Using Git log, we fetch the commit-id and the commit subject of all commits between 2015-02-01 and 2015-08-01. Each commit is checked if it was the source of it was the source of a bug. If it was, the commit id and the bug key will be added to a mapping, essentially linking a commit to a bug

In [None]:
gitlog = (git("log","--after=\"2015-02-01 00:00\"","--before=\"2015-08-01 00:00\"","--format=%H#%s")).split("\n")
commit_to_bug = []
for counter in range(0,len(gitlog)-1):
    i = gitlog[counter]
    text_split = i.split("#")
    commit_id = text_split[0]
    bug_key = re.findall(r"(\bSOLR\b-[0-9]+|\bLUCENE\b-[0-9]+)",text_split[1])
    if bug_key != [] and bug_key[0] in issues:
        commit_to_bug.append([commit_id, bug_key[0]])

So, up until this point, we already have a mapping of commit_id and bugs inside the interval observed. Next step is to find the changed files for each commit and then compute the number of bugs for each file.

In [None]:
# git diff-tree --name-only -r commit_id
# for each files in all commit, find the changed files

for i in commit_to_bug:
    commit_id_bug = i[0]
    changed_files = git("diff-tree","-r","--no-commit-id","--name-only",commit_id_bug)
    x = changed_files.split("\n")
    for y in x:
        if y in java_files_copy:
            java_files_copy[y][6] += 1

Finally, we put all the obtained data into a readable table

In [None]:
final_output = "Filename, Package, Minor, Major, Total, Ownership, #Bugs\n"

for filename in java_files_copy:
    final_output +=  ", ".join(str(x) for x in java_files_copy[filename]) + "\n"

with open('result.csv', 'w') as fp:
    fp.write(final_output)


And we're done!

Source data
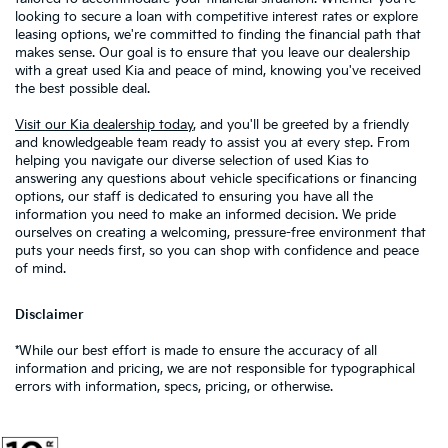
looking to secure a loan with competitive interest rates or explore
leasing options, we're committed to finding the financial path that
makes sense. Our goal is to ensure that you leave our dealership
with a great used Kia and peace of mind, knowing you've received
the best possible deal.
Visit our Kia dealership today
, and you'll be greeted by a friendly
and knowledgeable team ready to assist you at every step. From
helping you navigate our diverse selection of used Kias to
answering any questions about vehicle specifications or financing
options, our staff is dedicated to ensuring you have all the
information you need to make an informed decision. We pride
ourselves on creating a welcoming, pressure-free environment that
puts your needs first, so you can shop with confidence and peace
of mind.
Disclaimer
*While our best effort is made to ensure the accuracy of all
information and pricing, we are not responsible for typographical
errors with information, specs, pricing, or otherwise.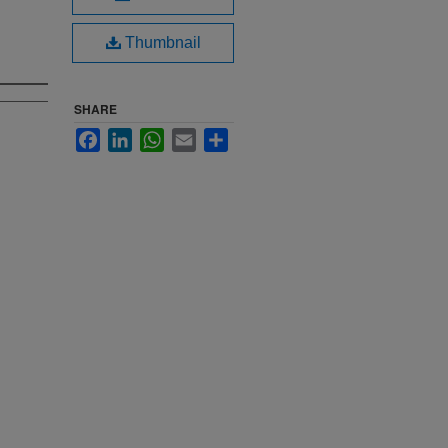
Thumbnail
SHARE
Facebook
LinkedIn
WhatsApp
Email
Share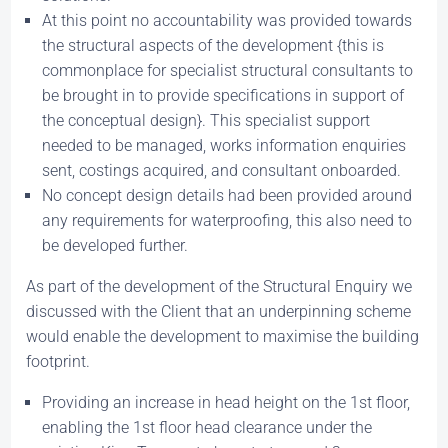
At this point no accountability was provided towards
the structural aspects of the development {this is
commonplace for specialist structural consultants to
be brought in to provide specifications in support of
the conceptual design}. This specialist support
needed to be managed, works information enquiries
sent, costings acquired, and consultant onboarded.
No concept design details had been provided around
any requirements for waterproofing, this also need to
be developed further.
As part of the development of the Structural Enquiry we
discussed with the Client that an underpinning scheme
would enable the development to maximise the building
footprint.
Providing an increase in head height on the 1st floor,
enabling the 1st floor head clearance under the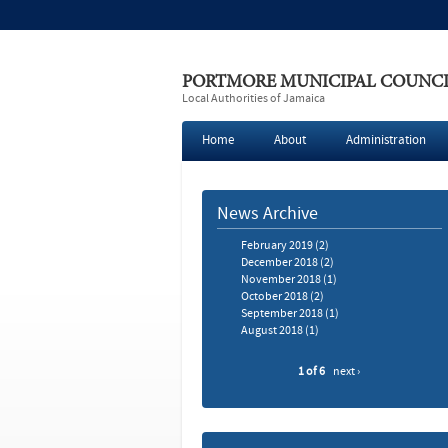
PORTMORE MUNICIPAL COUNC
Local Authorities of Jamaica
Home
About
Administration
News Archive
February 2019
(2)
December 2018
(2)
November 2018
(1)
October 2018
(2)
September 2018
(1)
August 2018
(1)
1 of 6
next ›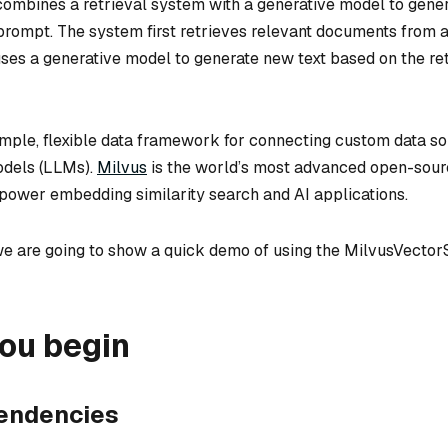
mbines a retrieval system with a generative model to gener
prompt. The system first retrieves relevant documents from 
uses a generative model to generate new text based on the re
imple, flexible data framework for connecting custom data so
odels (LLMs).
Milvus
is the world’s most advanced open-sour
o power embedding similarity search and AI applications.
we are going to show a quick demo of using the MilvusVector
ou begin
pendencies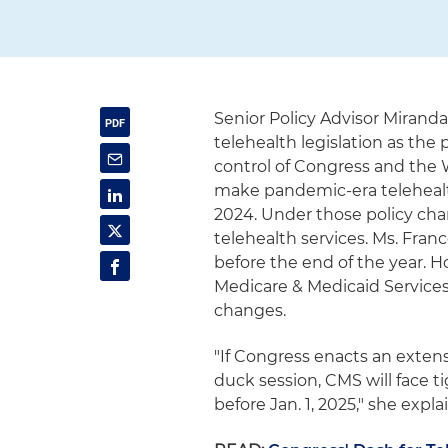
Senior Policy Advisor Mirand
telehealth legislation as the 
control of Congress and the 
make pandemic-era telehealt
2024. Under those policy chan
telehealth services. Ms. Fran
before the end of the year. H
Medicare & Medicaid Services
changes.
"If Congress enacts an extens
duck session, CMS will face 
before Jan. 1, 2025," she expla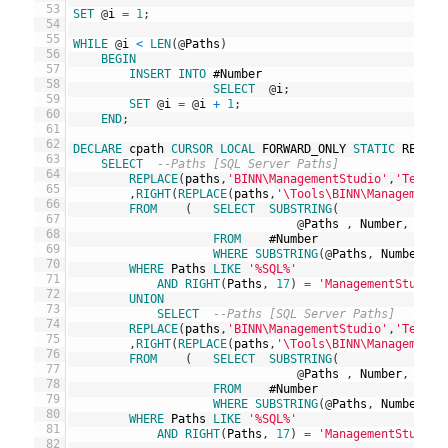
53
SET
@
i
=
1
;
54
55
WHILE
@
i
<
LEN
(
@
Paths
)
56
BEGIN
57
INSERT
INTO
#
Number
58
SELECT
@
i
;
59
SET
@
i
=
@
i
+
1
;
60
END
;
61
62
DECLARE
cpath
CURSOR
LOCAL
FORWARD_ONLY
STATIC
READ_O
63
SELECT
--Paths [SQL Server Paths]
64
REPLACE
(
paths
,
'BINN\ManagementStudio'
,
'Templa
65
,
RIGHT
(
REPLACE
(
paths
,
'\Tools\BINN\ManagementS
66
FROM
(
SELECT
SUBSTRING
(
67
@
Paths
,
Number
,
CHAR
68
FROM
#
Number
69
WHERE
SUBSTRING
(
@
Paths
,
Number
-
70
WHERE
Paths
LIKE
'%SQL%'
71
AND
RIGHT
(
Paths
,
17
)
=
'ManagementStudio\
72
UNION
73
SELECT
--Paths [SQL Server Paths]
74
REPLACE
(
paths
,
'BINN\ManagementStudio'
,
'Templa
75
,
RIGHT
(
REPLACE
(
paths
,
'\Tools\BINN\ManagementS
76
FROM
(
SELECT
SUBSTRING
(
77
@
Paths
,
Number
,
CHAR
78
FROM
#
Number
79
WHERE
SUBSTRING
(
@
Paths
,
Number
-
80
WHERE
Paths
LIKE
'%SQL%'
81
AND
RIGHT
(
Paths
,
17
)
=
'ManagementStudio\
82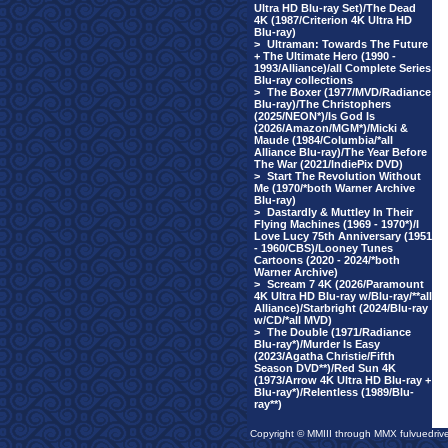
Ultra HD Blu-ray Set)/The Dead
4K (1987/Criterion 4K Ultra HD
Blu-ray)
>
Ultraman: Towards The Future
+ The Ultimate Hero (1990 -
1993/Alliance)/all Complete Series
Blu-ray collections
>
The Boxer (1977/MVD/Radiance
Blu-ray)/The Christophers
(2025/NEON*)/Is God Is
(2026/Amazon/MGM*)/Micki &
Maude (1984/Columbia/*all
Alliance Blu-ray)/The Year Before
The War (2021/IndiePix DVD)
>
Start The Revolution Without
Me (1970/*both Warner Archive
Blu-ray)
>
Dastardly & Muttley In Their
Flying Machines (1969 - 1970*)/I
Love Lucy 75th Anniversary (1951
- 1960/CBS)/Looney Tunes
Cartoons (2020 - 2024/*both
Warner Archive)
>
Scream 7 4K (2026/Paramount
4K Ultra HD Blu-ray w/Blu-ray/**all
Alliance)/Starbright (2024/Blu-ray
w/CD/*all MVD)
>
The Double (1971/Radiance
Blu-ray*)/Murder Is Easy
(2023/Agatha Christie/Fifth
Season DVD**)/Red Sun 4K
(1973/Arrow 4K Ultra HD Blu-ray +
Blu-ray*)/Relentless (1989/Blu-
ray**)
Copyright © MMIII through MMX fulvuedriv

Work to be completed
Give every column name in the header line that the Git commit-mining text writes to result.csv.

Expected answer
Filename, Package, Minor, Major, Total, Ownership, #Bugs